Gather and copy out every line below that contains the word "products", matching its case.

RECORDS SHOWN:
● ● ● ●
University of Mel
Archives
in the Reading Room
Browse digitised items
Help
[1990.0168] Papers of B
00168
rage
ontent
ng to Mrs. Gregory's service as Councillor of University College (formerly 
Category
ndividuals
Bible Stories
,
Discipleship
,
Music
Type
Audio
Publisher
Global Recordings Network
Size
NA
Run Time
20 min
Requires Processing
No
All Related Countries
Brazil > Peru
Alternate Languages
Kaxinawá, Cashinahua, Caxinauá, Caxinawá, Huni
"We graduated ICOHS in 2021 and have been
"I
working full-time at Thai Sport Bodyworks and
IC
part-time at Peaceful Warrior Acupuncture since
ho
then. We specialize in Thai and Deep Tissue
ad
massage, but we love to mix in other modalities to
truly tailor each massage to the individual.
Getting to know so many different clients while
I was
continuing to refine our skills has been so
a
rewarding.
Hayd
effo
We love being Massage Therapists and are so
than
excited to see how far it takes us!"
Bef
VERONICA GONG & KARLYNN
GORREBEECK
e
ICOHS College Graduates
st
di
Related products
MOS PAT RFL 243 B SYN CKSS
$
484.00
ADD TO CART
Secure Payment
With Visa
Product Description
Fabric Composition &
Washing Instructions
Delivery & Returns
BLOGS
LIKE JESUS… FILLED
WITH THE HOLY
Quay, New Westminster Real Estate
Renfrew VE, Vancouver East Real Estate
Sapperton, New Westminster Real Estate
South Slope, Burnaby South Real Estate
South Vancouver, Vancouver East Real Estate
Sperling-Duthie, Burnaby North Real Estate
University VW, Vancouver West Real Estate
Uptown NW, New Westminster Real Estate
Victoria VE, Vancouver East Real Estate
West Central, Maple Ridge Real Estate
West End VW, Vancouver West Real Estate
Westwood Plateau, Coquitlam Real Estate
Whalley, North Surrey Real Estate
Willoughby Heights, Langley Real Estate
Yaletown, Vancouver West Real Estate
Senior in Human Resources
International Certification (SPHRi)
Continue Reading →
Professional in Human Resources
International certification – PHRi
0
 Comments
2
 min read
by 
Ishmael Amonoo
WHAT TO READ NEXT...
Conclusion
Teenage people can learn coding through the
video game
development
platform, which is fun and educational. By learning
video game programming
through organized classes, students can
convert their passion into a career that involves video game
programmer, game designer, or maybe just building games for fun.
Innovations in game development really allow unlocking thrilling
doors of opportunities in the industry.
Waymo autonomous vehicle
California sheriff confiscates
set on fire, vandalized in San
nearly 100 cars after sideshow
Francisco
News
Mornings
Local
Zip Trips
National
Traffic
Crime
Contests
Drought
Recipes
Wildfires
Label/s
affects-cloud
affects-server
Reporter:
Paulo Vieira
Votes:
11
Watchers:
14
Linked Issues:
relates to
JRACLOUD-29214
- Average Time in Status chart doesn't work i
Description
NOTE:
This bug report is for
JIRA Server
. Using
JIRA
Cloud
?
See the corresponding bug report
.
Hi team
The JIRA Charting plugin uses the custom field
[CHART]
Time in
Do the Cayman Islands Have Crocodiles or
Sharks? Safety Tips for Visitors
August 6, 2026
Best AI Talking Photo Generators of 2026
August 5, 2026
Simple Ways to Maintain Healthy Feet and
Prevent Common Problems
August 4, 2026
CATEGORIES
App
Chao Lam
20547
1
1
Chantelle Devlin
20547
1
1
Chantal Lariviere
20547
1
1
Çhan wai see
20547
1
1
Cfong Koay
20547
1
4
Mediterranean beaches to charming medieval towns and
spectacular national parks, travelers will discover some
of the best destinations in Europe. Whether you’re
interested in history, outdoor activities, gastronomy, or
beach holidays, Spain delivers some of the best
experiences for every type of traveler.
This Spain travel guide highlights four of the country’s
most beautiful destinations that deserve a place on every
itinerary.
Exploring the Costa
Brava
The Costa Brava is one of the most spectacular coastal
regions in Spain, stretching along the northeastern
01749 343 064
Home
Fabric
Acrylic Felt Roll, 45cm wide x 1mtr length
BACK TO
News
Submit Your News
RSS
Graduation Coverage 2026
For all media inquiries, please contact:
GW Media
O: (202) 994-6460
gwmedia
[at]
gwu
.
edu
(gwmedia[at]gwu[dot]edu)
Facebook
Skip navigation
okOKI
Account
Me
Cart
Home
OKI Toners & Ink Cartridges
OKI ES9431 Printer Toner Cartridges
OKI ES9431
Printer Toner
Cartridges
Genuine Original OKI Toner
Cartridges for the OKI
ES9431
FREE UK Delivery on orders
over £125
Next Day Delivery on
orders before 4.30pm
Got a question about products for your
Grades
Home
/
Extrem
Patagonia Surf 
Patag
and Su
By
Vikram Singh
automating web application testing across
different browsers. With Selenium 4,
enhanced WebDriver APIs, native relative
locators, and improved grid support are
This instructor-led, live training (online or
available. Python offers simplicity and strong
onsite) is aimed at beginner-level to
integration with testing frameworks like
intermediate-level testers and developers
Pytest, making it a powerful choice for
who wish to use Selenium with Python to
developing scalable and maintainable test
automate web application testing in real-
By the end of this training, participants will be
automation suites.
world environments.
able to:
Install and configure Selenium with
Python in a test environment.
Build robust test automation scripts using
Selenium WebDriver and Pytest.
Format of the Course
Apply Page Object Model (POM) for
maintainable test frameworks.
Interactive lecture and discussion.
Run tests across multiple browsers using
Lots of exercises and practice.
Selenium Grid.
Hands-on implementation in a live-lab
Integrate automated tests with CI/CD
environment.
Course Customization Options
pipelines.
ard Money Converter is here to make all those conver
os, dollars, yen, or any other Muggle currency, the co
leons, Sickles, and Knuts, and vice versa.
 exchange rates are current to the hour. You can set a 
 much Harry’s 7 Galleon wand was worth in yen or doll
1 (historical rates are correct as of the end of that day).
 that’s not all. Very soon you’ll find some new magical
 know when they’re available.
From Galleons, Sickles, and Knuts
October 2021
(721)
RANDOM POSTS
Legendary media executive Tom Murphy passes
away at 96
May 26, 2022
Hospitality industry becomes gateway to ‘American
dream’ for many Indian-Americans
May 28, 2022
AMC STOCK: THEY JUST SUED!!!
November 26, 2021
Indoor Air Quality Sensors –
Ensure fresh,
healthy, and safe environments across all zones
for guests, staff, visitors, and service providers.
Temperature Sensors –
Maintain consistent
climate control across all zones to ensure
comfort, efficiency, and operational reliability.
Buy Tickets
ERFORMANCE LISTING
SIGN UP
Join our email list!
● ● ● ●
REPLY:
Related products
Got a question about products for your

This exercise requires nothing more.